Motorists in the town began panic buying yesterday after it emerged that the union Unite may choose to strike over the working conditions, pay, pensions and safety of petrol tanker drivers in the UK.
News that government ministers were considering training up armed forces personnel to act as tanker driver replacements during any potential strike only fuelled the panic. When government cabinet ministers advised drivers to top up their tanks, those concerns grew further.
And the panic came to a head on Tuesday when Cabinet Office Minister Francis Maude told drivers to fill up jerry cans with fuel, for storage at home in case of strike action.
That statement has been roundly condemned by firefighters and the government’s political opponents, who argue it is extremely dangerous, and has only helped to make fears of panic buying a self-fulfilling profecy. But despite the government distancing itself from the minister’s comments, motorists are continuing to flock to the pumps in Skegness.
At 8.45am on Thursday morning cars were already queueing at the Tesco petrol station in Richmond Drive.
And at nearby Morrisons, motorists squeezed their vehicles onto a packed forecourt, with some cars also queueing in the road.
Prime Minister David Cameron, meanwhile, said there was no need for panic as Unite would need to give seven days’ notice before any strike could begin.
He said: “There is no imminent strike. The unions would have to give seven days notice of any strike so there is no need to queue to buy petrol.
But he went on to add that: “if there is an opportunity to top up your tank if a strike is potentially on the way, then it is a sensible thing if you are able to do that.”
The Fire Brigades Union meanwhile, has urged the public not to heed Francis Maude’s earlier calls for people to fill jerry cans with petrol.

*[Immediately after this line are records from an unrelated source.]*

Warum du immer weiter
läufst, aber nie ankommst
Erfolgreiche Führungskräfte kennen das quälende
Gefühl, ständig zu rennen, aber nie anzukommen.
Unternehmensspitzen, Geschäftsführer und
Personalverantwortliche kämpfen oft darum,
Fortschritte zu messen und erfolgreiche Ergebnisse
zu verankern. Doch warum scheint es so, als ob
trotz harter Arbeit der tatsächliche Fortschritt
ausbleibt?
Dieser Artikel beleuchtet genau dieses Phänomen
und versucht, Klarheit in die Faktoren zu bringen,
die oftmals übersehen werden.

Matt Wrack, the union’s general secretary, said: “This is not sensible advice and people should be discouraged from doing so.
“The general public does not properly understand the fire and explosion risk of storing fuel - even if it was done sensibly.

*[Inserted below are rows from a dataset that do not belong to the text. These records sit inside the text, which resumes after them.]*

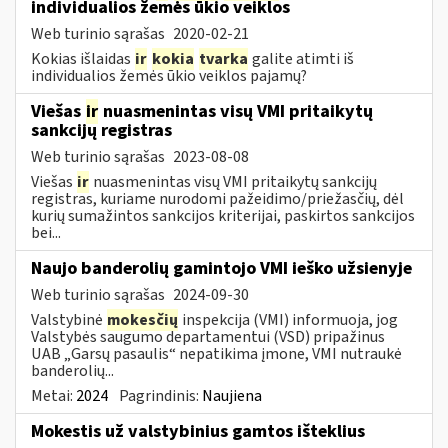
individualios žemės ūkio veiklos
Web turinio sąrašas
2020-02-21
Kokias išlaidas
ir
kokia
tvarka
galite atimti iš
individualios žemės ūkio veiklos pajamų?
Viešas
ir
nuasmenintas visų VMI pritaikytų
sankcijų registras
Web turinio sąrašas
2023-08-08
Viešas
ir
nuasmenintas visų VMI pritaikytų sankcijų
registras, kuriame nurodomi pažeidimo/priežasčių, dėl
kurių sumažintos sankcijos kriterijai, paskirtos sankcijos
bei...
Naujo banderolių gamintojo VMI ieško užsienyje
Web turinio sąrašas
2024-09-30
Valstybinė
mokesčių
inspekcija (VMI) informuoja, jog
Valstybės saugumo departamentui (VSD) pripažinus
UAB „Garsų pasaulis“ nepatikima įmone, VMI nutraukė
banderolių...
Metai:
2024
Pagrindinis:
Naujiena
Mokestis už valstybinius gamtos išteklius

“Those without garages may be tempted to store fuel in the home. In the event of a fire in the house or a neighbouring property, it would be disastrous.

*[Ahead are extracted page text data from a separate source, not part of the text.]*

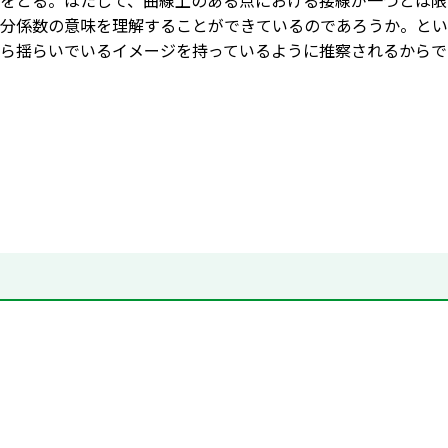
をとる。はたして、曲線上のある点における接線が一つとは限
分係数の意味を理解することができているのであろうか。とい
ら揺らいでいるイメージを持っているように推察されるからで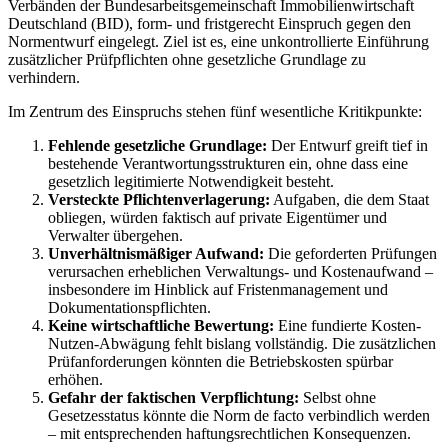
Verbänden der Bundesarbeitsgemeinschaft Immobilienwirtschaft
Deutschland (BID), form- und fristgerecht Einspruch gegen den
Normentwurf eingelegt. Ziel ist es, eine unkontrollierte Einführung
zusätzlicher Prüfpflichten ohne gesetzliche Grundlage zu
verhindern.
Im Zentrum des Einspruchs stehen fünf wesentliche Kritikpunkte:
Fehlende gesetzliche Grundlage:
Der Entwurf greift tief in
bestehende Verantwortungsstrukturen ein, ohne dass eine
gesetzlich legitimierte Notwendigkeit besteht.
Versteckte Pflichtenverlagerung:
Aufgaben, die dem Staat
obliegen, würden faktisch auf private Eigentümer und
Verwalter übergehen.
Unverhältnismäßiger Aufwand:
Die geforderten Prüfungen
verursachen erheblichen Verwaltungs- und Kostenaufwand –
insbesondere im Hinblick auf Fristenmanagement und
Dokumentationspflichten.
Keine wirtschaftliche Bewertung:
Eine fundierte Kosten-
Nutzen-Abwägung fehlt bislang vollständig. Die zusätzlichen
Prüfanforderungen könnten die Betriebskosten spürbar
erhöhen.
Gefahr der faktischen Verpflichtung:
Selbst ohne
Gesetzesstatus könnte die Norm de facto verbindlich werden
– mit entsprechenden haftungsrechtlichen Konsequenzen.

“It is already against the law to store more than 10 litres of petrol in two five-litre plastic containers in the home.
“As that amounts to little more than a third of a tank in most cars, the advice is of little practical help.
“There is a real danger the public will start storing fuel in inappropriate ways if the Government is encouraging panic buying and storage.
“This advice is wrong and must be withdrawn.”